• **Text segment**:
▼
Making sense of the B2B marketing space is hard. New vendors, new technologies, and new services are constantly popping up. The one thing that we do know is the adoption of account-based marketing (ABM) continues to rise.
But what we don’t know are the answers to questions like where should ABM budget come from, who should be the owner of ABM, what metrics should we be tracking, and how many ABM accounts should we be targeting?
Though there are no definitive answers, we can gain valuable insights by looking at what the most successful ABM companies are doing. That’s why we’re excited to release 2019 ABM Market Research Report.
Engagio teamed up with Salesforce Pardot to engage 500 business leaders in an in-depth, original research study. The resulting report distills the stats you need to know to understand the current state of ABM in 2019, and where your peers are succeeding or falling short. We’ve identified the top challenges related to ABM, what companies are investing in, and where those budget dollars are going.
▲
• **Dataset rows**:
▼
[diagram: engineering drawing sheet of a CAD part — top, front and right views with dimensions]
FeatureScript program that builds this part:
▲
▼
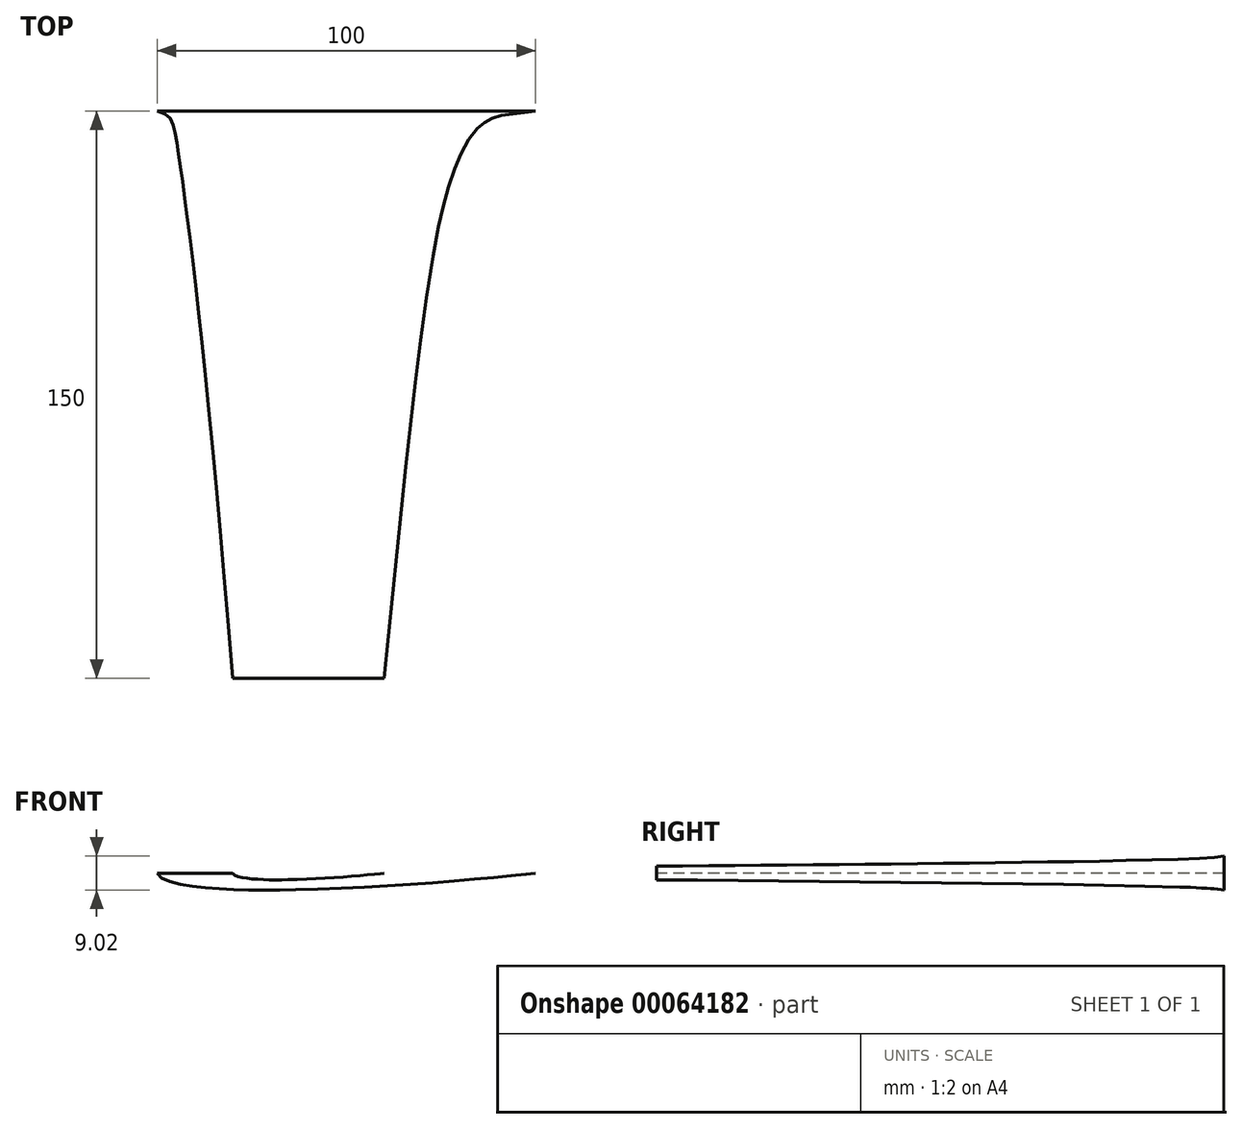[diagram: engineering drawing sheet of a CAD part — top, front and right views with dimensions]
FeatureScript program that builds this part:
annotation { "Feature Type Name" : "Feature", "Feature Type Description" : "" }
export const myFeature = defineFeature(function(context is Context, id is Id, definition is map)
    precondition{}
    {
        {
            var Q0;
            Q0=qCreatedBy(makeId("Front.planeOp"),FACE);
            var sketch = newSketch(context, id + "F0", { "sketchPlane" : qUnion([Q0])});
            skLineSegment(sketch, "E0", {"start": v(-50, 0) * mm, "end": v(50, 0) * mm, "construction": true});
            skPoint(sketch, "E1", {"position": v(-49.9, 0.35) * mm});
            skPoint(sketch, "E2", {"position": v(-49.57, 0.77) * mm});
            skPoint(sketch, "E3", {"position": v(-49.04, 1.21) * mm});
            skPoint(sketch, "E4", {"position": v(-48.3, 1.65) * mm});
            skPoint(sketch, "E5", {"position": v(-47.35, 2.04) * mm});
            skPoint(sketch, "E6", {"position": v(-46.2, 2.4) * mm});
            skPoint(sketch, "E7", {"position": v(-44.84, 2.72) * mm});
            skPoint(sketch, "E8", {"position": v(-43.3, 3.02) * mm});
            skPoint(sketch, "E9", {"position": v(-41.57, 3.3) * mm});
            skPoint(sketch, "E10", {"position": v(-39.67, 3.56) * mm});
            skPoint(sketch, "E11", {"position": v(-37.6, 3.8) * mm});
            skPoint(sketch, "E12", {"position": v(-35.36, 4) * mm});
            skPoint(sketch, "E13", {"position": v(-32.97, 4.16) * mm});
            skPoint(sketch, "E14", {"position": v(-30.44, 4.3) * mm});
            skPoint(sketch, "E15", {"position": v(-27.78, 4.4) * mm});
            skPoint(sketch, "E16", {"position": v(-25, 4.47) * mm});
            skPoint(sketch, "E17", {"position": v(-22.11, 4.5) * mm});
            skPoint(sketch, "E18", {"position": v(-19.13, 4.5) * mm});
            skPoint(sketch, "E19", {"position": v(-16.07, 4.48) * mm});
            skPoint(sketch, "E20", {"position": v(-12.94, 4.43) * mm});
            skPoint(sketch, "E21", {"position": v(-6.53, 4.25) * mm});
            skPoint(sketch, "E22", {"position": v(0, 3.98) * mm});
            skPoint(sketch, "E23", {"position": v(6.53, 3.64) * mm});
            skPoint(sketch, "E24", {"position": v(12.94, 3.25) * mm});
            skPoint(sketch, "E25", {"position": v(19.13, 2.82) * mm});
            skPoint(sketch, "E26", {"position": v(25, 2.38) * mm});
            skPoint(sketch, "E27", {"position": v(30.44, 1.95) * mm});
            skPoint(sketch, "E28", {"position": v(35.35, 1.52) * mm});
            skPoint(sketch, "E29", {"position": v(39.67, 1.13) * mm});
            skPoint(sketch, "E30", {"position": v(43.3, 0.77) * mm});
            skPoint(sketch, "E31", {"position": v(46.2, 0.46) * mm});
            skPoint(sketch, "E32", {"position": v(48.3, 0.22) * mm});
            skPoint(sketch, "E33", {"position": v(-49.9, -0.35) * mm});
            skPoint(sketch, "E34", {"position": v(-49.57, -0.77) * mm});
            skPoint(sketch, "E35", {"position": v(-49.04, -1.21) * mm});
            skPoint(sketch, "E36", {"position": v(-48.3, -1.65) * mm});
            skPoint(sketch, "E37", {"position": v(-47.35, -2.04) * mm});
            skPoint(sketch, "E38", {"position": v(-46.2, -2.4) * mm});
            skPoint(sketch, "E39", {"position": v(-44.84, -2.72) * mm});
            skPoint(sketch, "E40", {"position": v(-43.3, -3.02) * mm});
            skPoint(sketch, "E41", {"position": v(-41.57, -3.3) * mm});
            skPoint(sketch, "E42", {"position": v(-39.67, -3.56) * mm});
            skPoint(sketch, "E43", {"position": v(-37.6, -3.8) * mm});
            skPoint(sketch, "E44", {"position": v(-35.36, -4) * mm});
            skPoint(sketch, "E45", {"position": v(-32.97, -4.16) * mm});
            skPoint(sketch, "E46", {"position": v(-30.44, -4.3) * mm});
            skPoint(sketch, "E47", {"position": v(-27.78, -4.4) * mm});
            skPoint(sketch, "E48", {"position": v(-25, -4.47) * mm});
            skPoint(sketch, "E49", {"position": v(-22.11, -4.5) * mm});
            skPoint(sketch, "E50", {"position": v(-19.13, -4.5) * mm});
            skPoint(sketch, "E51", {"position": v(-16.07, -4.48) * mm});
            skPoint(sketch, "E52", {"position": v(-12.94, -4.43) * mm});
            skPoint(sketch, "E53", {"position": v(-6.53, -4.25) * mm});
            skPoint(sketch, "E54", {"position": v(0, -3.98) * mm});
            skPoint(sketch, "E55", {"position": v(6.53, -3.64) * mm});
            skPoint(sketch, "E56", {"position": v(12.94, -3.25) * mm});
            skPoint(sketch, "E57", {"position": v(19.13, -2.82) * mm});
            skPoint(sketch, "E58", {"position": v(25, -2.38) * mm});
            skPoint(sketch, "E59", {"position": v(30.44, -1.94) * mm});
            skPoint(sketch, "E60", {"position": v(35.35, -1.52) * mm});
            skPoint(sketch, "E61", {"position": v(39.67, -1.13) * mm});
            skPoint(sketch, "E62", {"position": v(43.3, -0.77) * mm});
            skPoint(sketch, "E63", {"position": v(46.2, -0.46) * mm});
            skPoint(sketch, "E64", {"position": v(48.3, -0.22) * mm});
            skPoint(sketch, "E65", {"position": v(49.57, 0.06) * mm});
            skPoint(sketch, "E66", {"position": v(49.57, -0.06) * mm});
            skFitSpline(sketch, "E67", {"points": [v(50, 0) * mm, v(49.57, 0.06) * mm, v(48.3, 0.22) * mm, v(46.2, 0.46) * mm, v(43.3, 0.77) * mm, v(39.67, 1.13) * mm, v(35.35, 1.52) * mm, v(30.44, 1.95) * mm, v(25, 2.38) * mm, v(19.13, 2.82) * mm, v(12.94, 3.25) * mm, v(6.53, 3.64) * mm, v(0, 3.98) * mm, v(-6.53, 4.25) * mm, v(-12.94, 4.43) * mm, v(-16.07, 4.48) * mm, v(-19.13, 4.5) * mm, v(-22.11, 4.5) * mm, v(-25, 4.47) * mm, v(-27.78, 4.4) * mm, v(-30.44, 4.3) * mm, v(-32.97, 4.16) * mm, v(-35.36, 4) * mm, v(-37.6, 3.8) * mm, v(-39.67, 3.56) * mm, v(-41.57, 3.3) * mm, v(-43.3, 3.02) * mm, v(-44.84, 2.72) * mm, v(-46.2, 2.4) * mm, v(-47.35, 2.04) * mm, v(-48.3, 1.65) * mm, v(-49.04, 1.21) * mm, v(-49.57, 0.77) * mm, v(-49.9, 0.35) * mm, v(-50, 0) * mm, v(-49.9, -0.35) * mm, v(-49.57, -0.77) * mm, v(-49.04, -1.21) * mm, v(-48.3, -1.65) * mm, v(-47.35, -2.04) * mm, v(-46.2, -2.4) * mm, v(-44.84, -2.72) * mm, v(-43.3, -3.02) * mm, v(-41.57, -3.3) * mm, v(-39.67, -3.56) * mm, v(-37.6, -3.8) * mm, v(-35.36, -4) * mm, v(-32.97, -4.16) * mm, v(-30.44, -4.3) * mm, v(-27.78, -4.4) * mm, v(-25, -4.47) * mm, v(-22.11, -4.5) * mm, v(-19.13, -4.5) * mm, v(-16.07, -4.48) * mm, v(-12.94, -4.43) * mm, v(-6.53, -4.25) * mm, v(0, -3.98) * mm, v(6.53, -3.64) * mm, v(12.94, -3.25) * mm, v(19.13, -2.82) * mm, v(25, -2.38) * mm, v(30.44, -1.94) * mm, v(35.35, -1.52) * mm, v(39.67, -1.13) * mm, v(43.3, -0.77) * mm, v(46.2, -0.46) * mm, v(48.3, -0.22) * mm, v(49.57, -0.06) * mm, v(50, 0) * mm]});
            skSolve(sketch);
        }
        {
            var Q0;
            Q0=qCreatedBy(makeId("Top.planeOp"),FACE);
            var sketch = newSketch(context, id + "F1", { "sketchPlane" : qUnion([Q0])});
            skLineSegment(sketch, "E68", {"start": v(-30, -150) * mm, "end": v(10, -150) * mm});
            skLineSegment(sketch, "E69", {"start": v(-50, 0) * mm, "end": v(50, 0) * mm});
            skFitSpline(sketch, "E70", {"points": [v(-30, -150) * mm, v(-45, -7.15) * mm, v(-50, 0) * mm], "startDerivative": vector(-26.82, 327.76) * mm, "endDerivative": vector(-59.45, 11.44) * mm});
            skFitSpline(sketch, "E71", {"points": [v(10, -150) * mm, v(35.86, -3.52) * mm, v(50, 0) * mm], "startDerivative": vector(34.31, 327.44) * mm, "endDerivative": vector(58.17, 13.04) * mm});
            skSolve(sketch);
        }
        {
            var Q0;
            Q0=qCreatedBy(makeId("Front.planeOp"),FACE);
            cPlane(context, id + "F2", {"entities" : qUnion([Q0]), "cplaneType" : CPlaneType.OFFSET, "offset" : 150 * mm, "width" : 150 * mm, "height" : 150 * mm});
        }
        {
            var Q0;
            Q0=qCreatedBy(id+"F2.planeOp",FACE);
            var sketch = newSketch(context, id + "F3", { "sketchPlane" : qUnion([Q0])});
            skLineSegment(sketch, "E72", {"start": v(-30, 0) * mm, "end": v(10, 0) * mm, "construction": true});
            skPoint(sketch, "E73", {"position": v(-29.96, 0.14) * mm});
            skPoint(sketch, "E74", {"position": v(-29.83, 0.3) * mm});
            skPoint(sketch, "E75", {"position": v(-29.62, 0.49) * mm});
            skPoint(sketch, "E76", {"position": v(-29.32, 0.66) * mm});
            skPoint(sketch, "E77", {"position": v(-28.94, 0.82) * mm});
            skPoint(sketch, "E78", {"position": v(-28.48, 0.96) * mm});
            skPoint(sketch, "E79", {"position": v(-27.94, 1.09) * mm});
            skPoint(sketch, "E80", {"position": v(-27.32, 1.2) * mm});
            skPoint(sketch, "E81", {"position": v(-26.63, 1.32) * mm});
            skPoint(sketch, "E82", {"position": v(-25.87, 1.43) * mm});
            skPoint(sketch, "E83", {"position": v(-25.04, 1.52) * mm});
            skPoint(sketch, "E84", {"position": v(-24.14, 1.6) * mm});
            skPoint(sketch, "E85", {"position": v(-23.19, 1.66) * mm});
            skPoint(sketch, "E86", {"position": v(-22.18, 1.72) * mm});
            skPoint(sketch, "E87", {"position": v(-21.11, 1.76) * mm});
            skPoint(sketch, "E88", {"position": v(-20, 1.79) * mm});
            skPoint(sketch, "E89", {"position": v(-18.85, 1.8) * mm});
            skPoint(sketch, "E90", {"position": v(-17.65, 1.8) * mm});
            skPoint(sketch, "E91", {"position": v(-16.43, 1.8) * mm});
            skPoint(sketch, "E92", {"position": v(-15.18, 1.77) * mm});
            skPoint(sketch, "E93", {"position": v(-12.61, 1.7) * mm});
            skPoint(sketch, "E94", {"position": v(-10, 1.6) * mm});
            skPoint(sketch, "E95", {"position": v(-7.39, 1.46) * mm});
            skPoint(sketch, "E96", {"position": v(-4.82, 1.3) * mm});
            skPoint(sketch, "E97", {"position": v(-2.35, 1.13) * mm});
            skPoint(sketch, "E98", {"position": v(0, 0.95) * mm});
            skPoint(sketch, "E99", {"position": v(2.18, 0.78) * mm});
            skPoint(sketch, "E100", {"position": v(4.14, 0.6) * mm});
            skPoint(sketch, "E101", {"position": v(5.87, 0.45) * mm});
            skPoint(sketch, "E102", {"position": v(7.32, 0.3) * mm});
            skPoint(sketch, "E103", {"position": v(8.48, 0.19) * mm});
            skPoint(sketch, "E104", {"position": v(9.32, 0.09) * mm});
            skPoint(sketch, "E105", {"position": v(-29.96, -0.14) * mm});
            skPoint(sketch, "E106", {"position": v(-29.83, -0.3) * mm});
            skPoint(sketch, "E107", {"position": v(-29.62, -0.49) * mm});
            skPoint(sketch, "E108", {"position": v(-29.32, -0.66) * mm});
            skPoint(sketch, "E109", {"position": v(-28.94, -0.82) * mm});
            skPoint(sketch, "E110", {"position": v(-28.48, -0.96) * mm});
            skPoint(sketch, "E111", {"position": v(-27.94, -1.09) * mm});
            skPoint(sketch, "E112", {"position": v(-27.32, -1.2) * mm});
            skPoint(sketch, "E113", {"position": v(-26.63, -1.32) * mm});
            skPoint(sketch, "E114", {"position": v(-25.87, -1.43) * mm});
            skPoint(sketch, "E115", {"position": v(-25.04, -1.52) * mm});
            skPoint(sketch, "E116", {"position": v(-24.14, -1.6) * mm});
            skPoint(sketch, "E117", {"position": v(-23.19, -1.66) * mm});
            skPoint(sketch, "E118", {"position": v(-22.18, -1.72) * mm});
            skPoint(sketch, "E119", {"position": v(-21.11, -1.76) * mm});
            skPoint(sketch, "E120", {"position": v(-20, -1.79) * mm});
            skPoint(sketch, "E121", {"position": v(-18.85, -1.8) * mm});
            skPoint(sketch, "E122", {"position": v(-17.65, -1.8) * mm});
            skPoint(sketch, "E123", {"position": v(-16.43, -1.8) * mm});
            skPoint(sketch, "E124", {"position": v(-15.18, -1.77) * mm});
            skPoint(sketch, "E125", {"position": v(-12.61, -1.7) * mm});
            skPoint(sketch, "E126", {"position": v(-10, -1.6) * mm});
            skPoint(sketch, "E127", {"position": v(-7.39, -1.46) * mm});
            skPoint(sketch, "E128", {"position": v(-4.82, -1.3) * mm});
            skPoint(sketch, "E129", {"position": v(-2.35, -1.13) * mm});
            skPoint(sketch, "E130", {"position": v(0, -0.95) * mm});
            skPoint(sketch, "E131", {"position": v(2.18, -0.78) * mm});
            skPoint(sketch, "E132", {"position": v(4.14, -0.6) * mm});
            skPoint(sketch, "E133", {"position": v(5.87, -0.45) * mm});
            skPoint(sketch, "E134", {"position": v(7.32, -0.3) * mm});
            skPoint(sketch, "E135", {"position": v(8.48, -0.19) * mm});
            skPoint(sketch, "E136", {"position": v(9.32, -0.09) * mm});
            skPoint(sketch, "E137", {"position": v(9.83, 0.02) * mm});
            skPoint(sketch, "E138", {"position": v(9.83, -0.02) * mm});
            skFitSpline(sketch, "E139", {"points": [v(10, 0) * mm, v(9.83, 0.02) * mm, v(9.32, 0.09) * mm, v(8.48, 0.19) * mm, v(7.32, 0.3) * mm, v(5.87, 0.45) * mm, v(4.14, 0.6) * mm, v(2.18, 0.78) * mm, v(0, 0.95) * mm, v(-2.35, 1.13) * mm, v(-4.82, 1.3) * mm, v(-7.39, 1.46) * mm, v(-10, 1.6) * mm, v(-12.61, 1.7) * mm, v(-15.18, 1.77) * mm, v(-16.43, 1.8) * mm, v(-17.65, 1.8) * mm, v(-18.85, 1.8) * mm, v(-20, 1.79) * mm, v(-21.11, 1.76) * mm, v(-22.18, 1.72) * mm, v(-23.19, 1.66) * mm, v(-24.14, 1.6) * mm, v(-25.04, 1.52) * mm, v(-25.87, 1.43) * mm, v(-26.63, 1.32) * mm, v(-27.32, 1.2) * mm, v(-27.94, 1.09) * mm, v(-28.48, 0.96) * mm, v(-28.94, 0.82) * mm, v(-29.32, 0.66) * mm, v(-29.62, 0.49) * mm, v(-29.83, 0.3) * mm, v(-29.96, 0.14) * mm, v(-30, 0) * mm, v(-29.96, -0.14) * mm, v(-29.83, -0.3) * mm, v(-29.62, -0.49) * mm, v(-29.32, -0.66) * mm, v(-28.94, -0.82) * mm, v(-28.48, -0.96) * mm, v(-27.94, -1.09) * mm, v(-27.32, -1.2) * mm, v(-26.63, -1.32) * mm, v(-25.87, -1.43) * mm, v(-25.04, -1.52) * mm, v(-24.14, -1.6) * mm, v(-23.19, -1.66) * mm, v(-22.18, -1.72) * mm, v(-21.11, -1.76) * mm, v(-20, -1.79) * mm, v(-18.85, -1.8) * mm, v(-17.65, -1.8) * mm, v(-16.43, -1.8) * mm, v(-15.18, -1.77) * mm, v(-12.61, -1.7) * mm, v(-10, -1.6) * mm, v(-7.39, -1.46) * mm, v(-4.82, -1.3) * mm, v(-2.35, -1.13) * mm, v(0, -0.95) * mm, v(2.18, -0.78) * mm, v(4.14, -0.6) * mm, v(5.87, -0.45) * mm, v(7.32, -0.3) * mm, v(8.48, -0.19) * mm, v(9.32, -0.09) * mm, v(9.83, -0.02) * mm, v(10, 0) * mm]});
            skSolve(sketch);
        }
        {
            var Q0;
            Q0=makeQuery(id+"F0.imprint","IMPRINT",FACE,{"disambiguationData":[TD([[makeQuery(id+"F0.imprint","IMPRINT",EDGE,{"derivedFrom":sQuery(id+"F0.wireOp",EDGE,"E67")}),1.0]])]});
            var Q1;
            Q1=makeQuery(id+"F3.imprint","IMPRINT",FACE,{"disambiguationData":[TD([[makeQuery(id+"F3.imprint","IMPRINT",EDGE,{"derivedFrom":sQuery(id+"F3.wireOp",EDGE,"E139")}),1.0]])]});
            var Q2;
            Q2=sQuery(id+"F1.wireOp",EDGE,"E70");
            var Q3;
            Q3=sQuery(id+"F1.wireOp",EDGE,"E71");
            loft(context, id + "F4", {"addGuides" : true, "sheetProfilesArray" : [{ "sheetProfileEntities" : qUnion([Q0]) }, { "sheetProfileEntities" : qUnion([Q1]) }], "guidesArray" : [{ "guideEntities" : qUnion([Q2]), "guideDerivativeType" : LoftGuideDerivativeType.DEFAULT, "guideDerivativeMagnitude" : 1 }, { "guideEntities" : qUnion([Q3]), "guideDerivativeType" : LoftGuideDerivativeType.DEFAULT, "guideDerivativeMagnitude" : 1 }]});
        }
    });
▲
▼
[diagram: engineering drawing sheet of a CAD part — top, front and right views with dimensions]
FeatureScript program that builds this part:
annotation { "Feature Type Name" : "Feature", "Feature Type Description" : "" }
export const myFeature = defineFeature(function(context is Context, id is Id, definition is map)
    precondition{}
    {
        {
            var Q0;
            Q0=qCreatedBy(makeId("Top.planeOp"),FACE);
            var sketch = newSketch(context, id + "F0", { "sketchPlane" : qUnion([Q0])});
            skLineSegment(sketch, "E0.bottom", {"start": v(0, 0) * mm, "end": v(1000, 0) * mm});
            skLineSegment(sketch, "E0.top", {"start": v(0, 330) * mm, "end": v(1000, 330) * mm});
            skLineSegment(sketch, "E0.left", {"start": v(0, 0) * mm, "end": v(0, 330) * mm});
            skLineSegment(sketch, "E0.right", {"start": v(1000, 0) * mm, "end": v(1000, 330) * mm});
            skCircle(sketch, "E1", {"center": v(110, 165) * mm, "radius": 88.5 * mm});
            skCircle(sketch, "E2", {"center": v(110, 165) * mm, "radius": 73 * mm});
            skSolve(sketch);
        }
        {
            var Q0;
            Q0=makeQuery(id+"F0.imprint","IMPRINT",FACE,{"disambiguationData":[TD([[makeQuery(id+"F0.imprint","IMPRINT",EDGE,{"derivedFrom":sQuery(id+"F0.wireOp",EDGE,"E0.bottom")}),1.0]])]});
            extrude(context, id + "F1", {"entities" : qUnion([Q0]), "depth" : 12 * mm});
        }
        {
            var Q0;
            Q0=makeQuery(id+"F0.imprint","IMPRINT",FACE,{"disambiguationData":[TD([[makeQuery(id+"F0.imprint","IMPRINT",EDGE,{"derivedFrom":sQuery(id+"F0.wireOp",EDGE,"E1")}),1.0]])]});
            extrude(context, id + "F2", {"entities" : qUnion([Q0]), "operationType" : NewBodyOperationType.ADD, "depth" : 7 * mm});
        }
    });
▲
• **Exercise**: Please carry on the passage about the 2019 ABM market research report, starting right after its last sentence.

• **Solved problem**:
Before we get into the findings, it’s important to define what account-based marketing is. There are a ton of ways to look at ABM, but here’s how we define it:
Account-based marketing is a go-to-market (GTM) strategy that coordinates personalized marketing and sales efforts to land and expand target accounts.
So, let’s be clear – ABM is not a tactic or a campaign, it’s a GTM strategy. It’s not just something marketing does, it requires cross-functional collaboration. It’s not just focused on net-new accounts, it also focuses on bookings from existing customers. That’s what we’re talking about when we say “account-based marketing.”
Now to the exciting stuff! Here are some of the most notable findings from the 2019 ABM Market Research Report.
New This Year: What Drives Strong ABM ROI?
This research uncovered the tactics and behaviors of those organizations who report seeing a positive return on their investment in ABM initiatives:
- 72% have good alignment between sales and marketing
- 62% are sophisticated in their use of content, web personalization, and ads
- 50% have become more sophisticated with their measurement of ABM
- 58% are sophisticated with ABM plays
What percent of your budget is dedicated to ABM?
When we ran our 2018 survey, companies reported an average of 21% of their marketing budget going toward ABM initiative. Overall, the average percentage of marketing budget dedicated to ABM in 2019 is set to increase to 29%.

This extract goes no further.